Abstract
This article examines a model of competition between two types of health insurer: Health Maintenance Organizations (HMOs) and nonintegrated insurers. HMOs vertically integrate health care providers and pay them at a competitive price, while nonintegrated health insurers work as indemnity plans and pay the health care providers freely chosen by policyholders at a wholesale price. Such difference is referred to as an input price effect which, at first glance, favors HMOs. Moreover, we assume that policyholders place a positive value on the provider diversity supplied by their health insurance plan and that this value increases with the probability of disease. Due to the restricted choice of health care providers in HMOs a risk segmentation occurs: policyholders who choose nonintegrated health insurers are characterized by higher risk, which also tends to favor HMOs.

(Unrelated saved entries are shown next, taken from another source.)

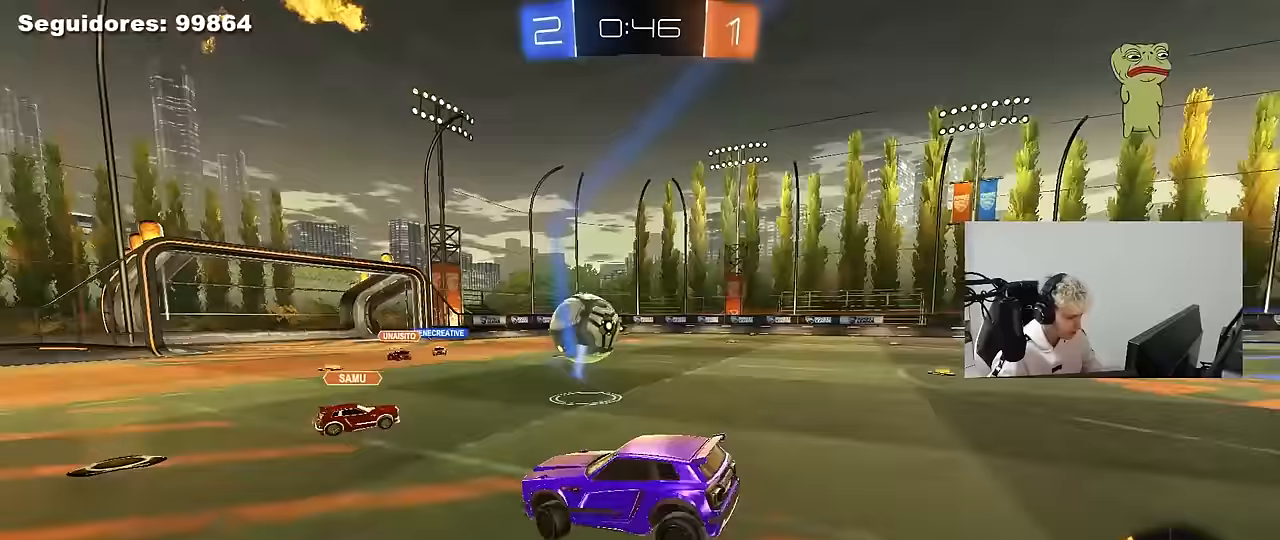
{"keys": ["d", "w"], "mouse": [], "mouse_move": "still", "events": [[33, "d", "up"], [33, "w", "down"], [350, "d", "down"]]}
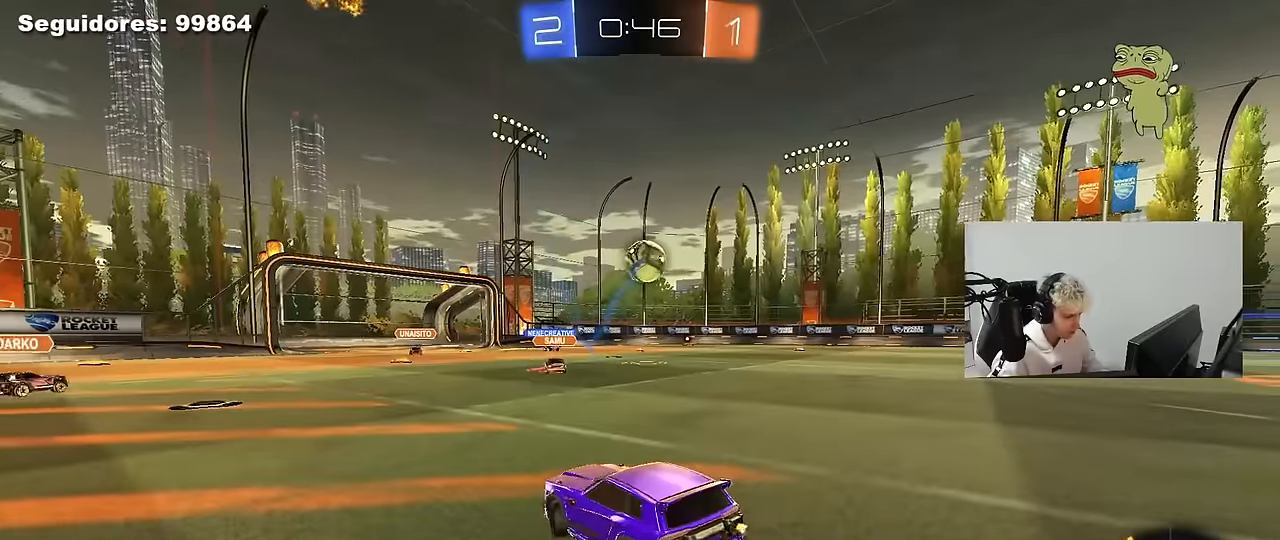
{"keys": ["d", "w"], "mouse": [], "mouse_move": "still", "events": []}
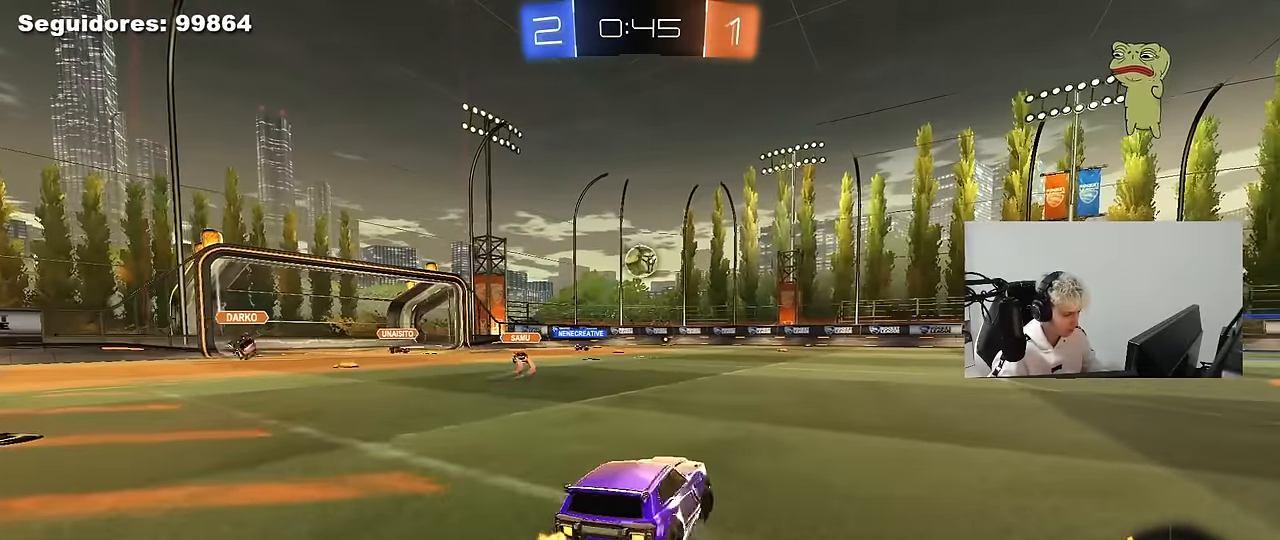
{"keys": ["w"], "mouse": [], "mouse_move": "still", "events": [[200, "d", "up"], [300, "a", "down"], [483, "a", "up"]]}
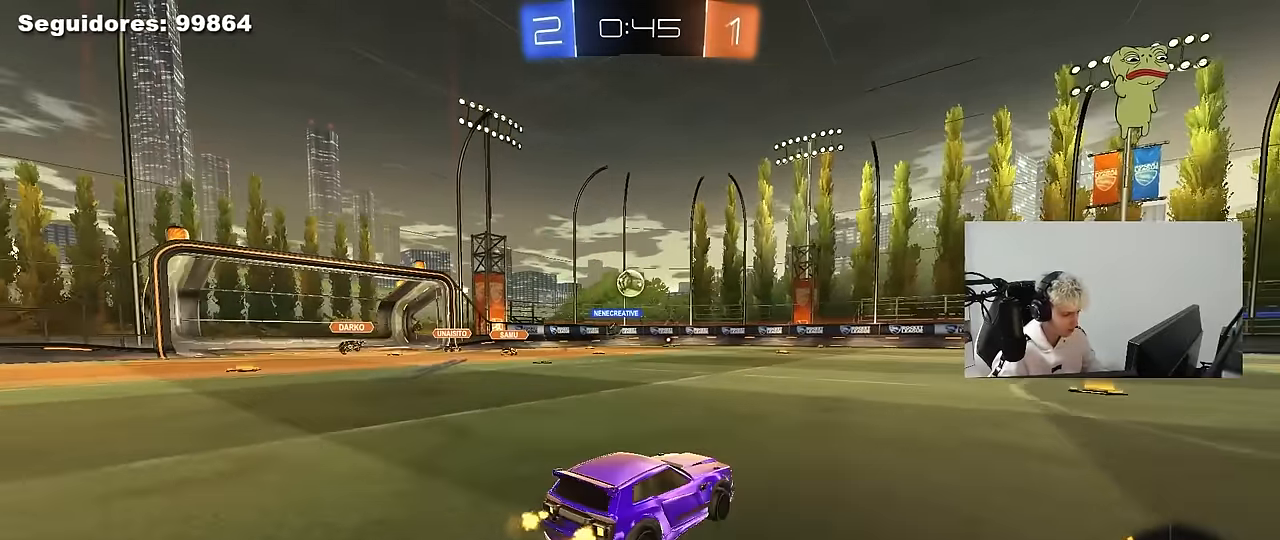
{"keys": ["w"], "mouse": [], "mouse_move": "still", "events": [[83, "a", "down"], [367, "a", "up"]]}
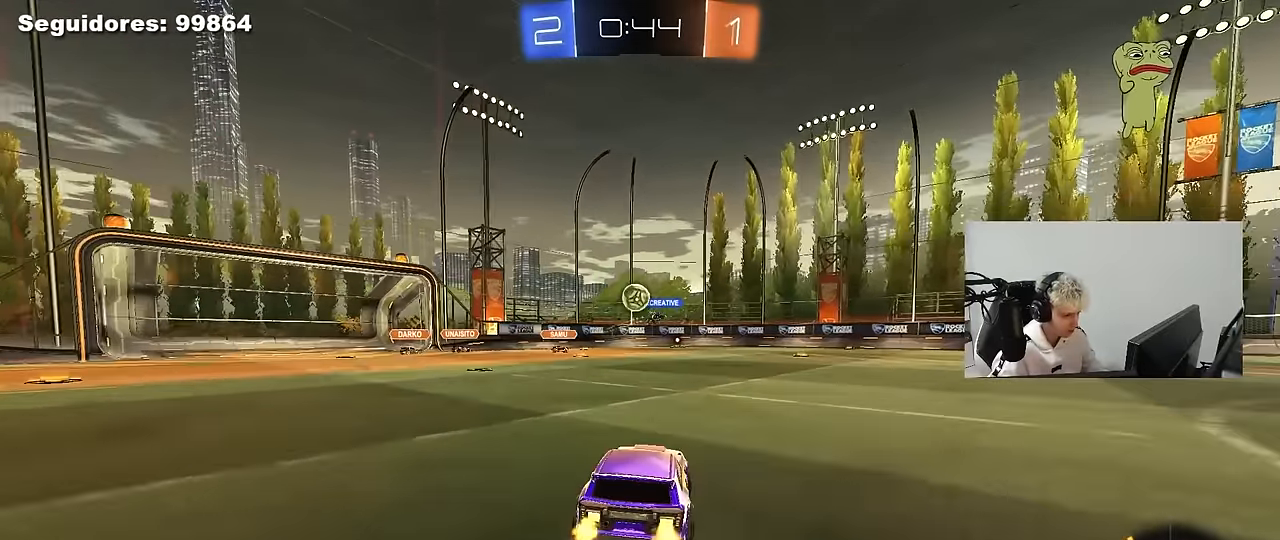
{"keys": ["a", "shift"], "mouse": ["left"], "mouse_move": "still", "events": [[50, "mouse_left", "down"], [183, "mouse_left", "up"], [183, "w", "up"], [233, "a", "down"], [233, "mouse_right", "down"], [283, "s", "down"], [367, "z", "down"], [417, "mouse_left", "down"], [417, "shift", "down"], [417, "z", "up"], [467, "mouse_right", "up"], [467, "s", "up"]]}
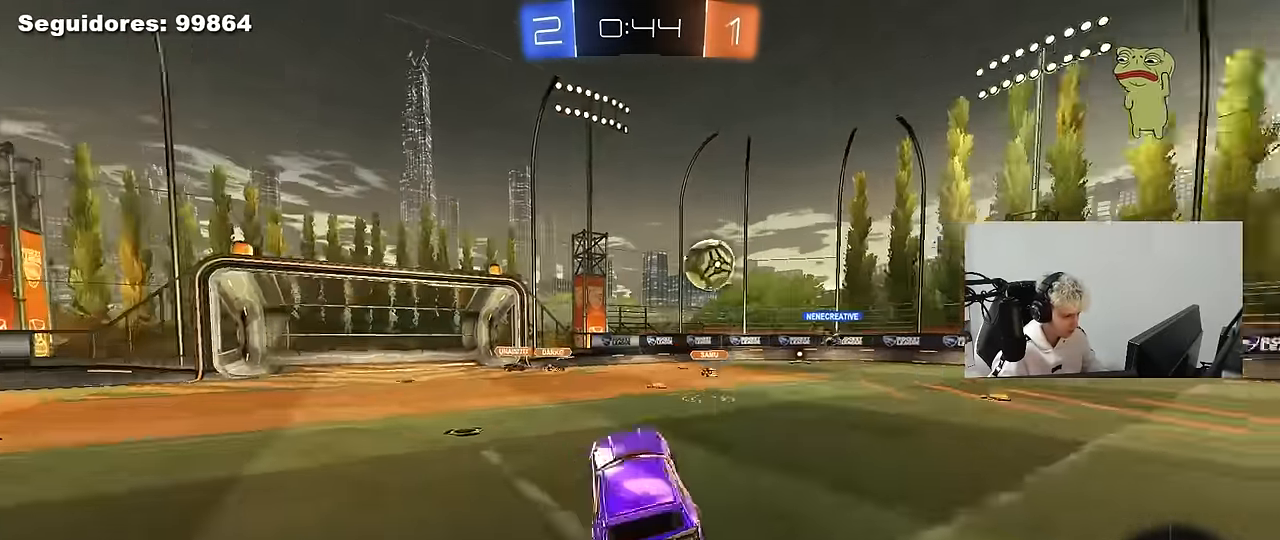
{"keys": ["a", "w"], "mouse": [], "mouse_move": "still", "events": [[17, "a", "up"], [17, "mouse_right", "down"], [67, "shift", "up"], [150, "a", "down"], [150, "shift", "down"], [250, "mouse_right", "up"], [300, "d", "down"], [300, "mouse_left", "up"], [300, "w", "down"], [383, "shift", "up"], [483, "d", "up"]]}
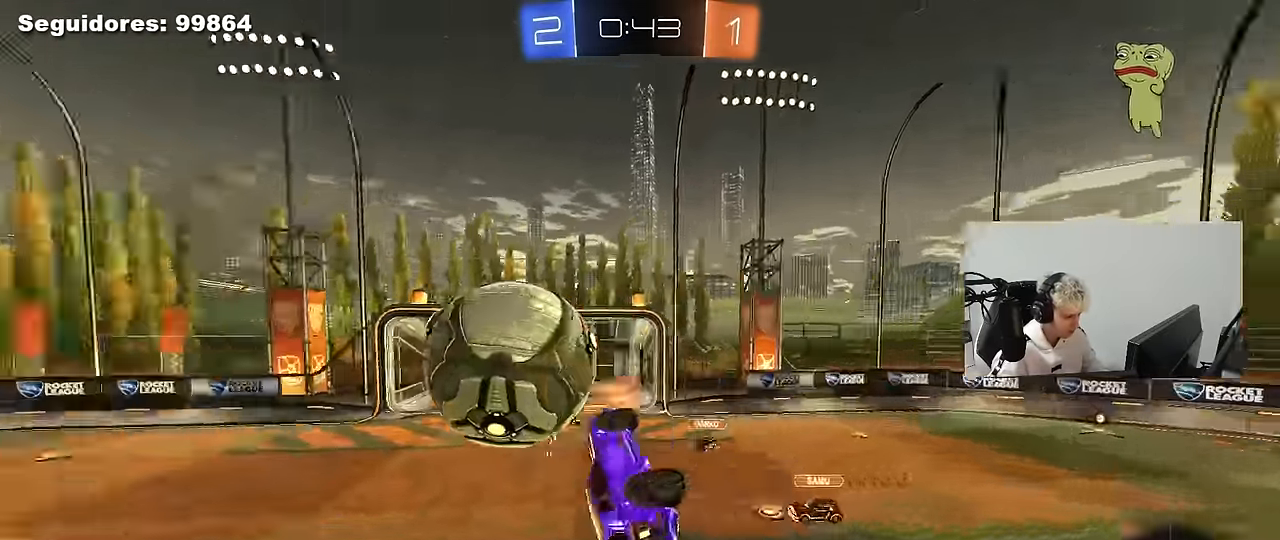
{"keys": ["a", "shift"], "mouse": [], "mouse_move": "still", "events": [[84, "shift", "down"], [134, "w", "up"], [217, "s", "down"], [317, "d", "down"], [317, "shift", "up"], [400, "d", "up"], [400, "s", "up"], [400, "shift", "down"]]}
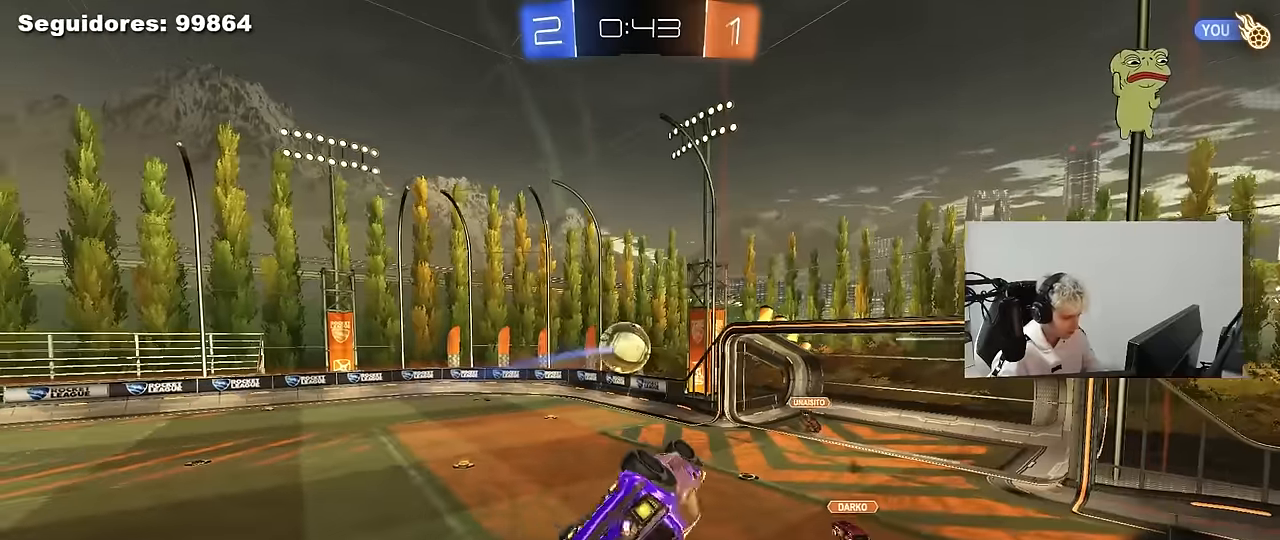
{"keys": ["d"], "mouse": [], "mouse_move": "still", "events": [[50, "w", "down"], [234, "shift", "up"], [367, "a", "up"], [367, "d", "down"], [367, "w", "up"]]}
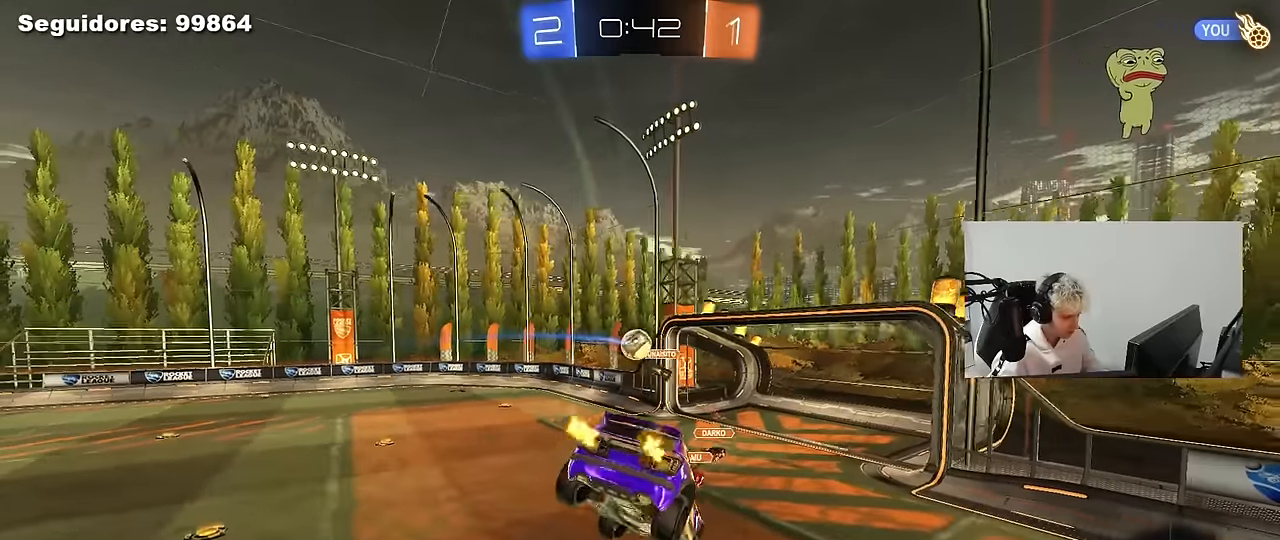
{"keys": ["a", "s"], "mouse": [], "mouse_move": "still", "events": [[117, "s", "down"], [250, "d", "up"], [250, "s", "up"], [384, "a", "down"], [484, "s", "down"]]}
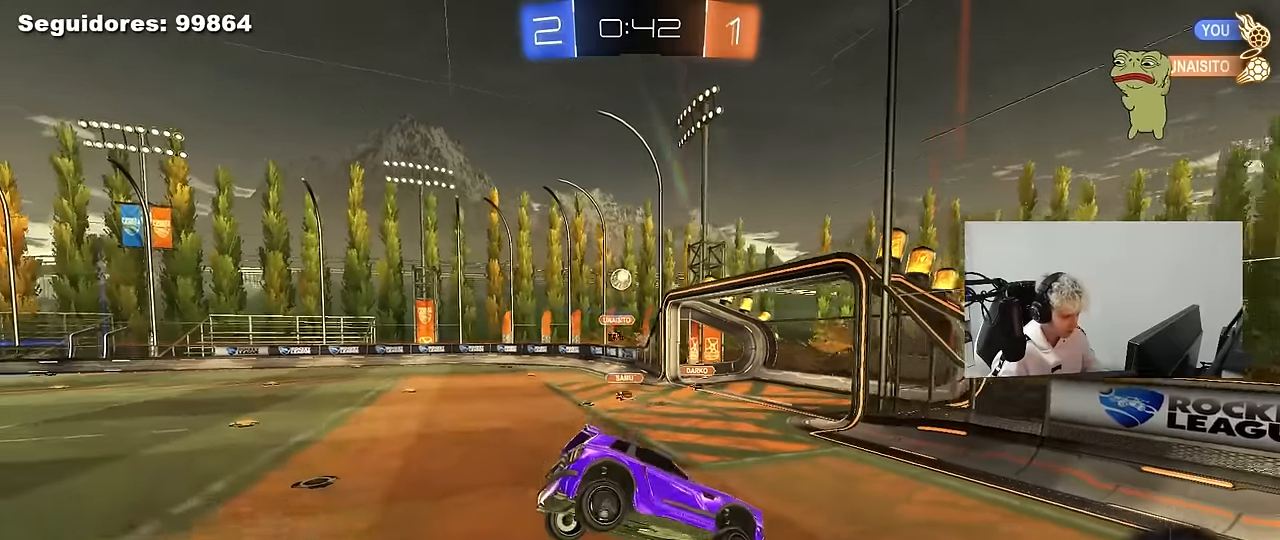
{"keys": ["a", "w"], "mouse": [], "mouse_move": "up", "events": [[84, "a", "up"], [84, "s", "up"], [167, "a", "down"], [217, "w", "down"]]}
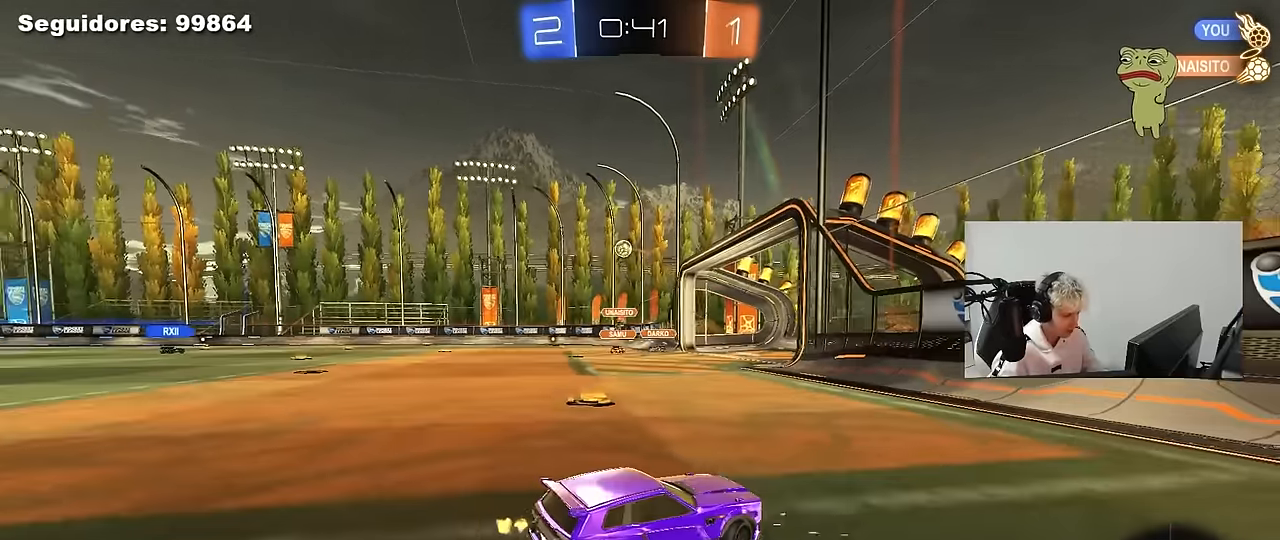
{"keys": ["a", "w"], "mouse": [], "mouse_move": "still", "events": []}
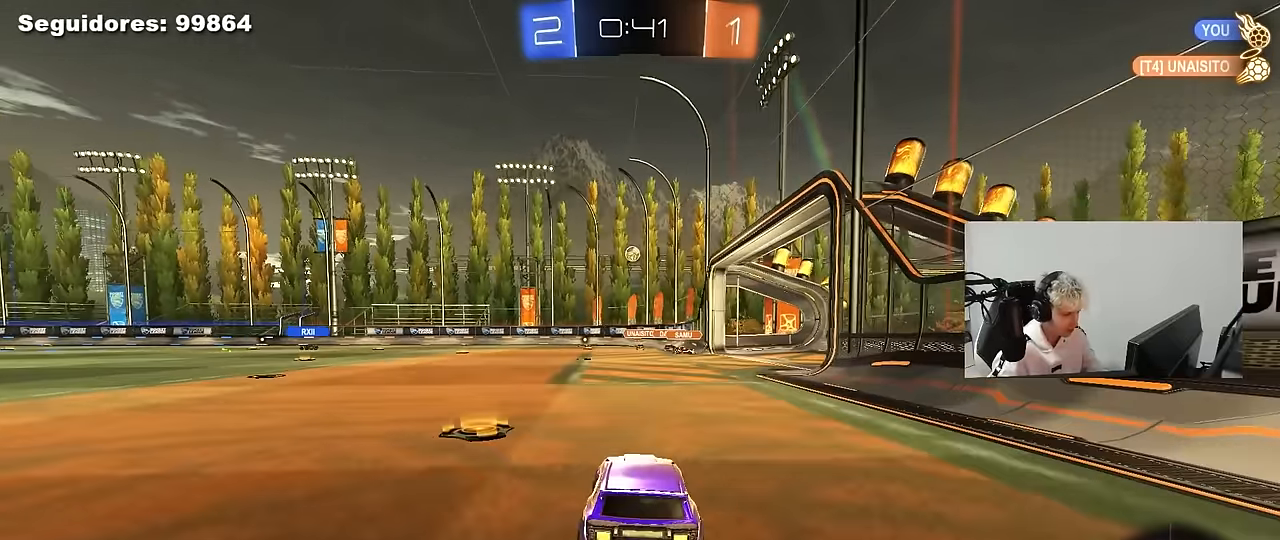
{"keys": ["w"], "mouse": [], "mouse_move": "still", "events": [[434, "a", "up"]]}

Our equilibrium analysis reveals that the equilibrium allocation only depends on the number of HMOs in the case of exclusivity contracts between HMOs and providers. Surprisingly, our model shows that the interplay between risk segmentation and input price effects may generate ambiguous results. More precisely, we reveal that vertical integration in health insurance markets may decrease health insurers’ premiums.
Keywords
Vertical integration Health maintenance organizations Competition policy;
JEL codes
- I11: Analysis of Health Care Markets
- L42: Vertical Restraints • Resale Price Maintenance • Quantity Discounts
Reference
Edmond Baranes, and David Bardey, “Competition between Health Maintenance Organizations and NonIntegrated Health Insurance Companies in Health Insurance Markets”, Health Economics Review, vol. 36, n. 5, November 2015.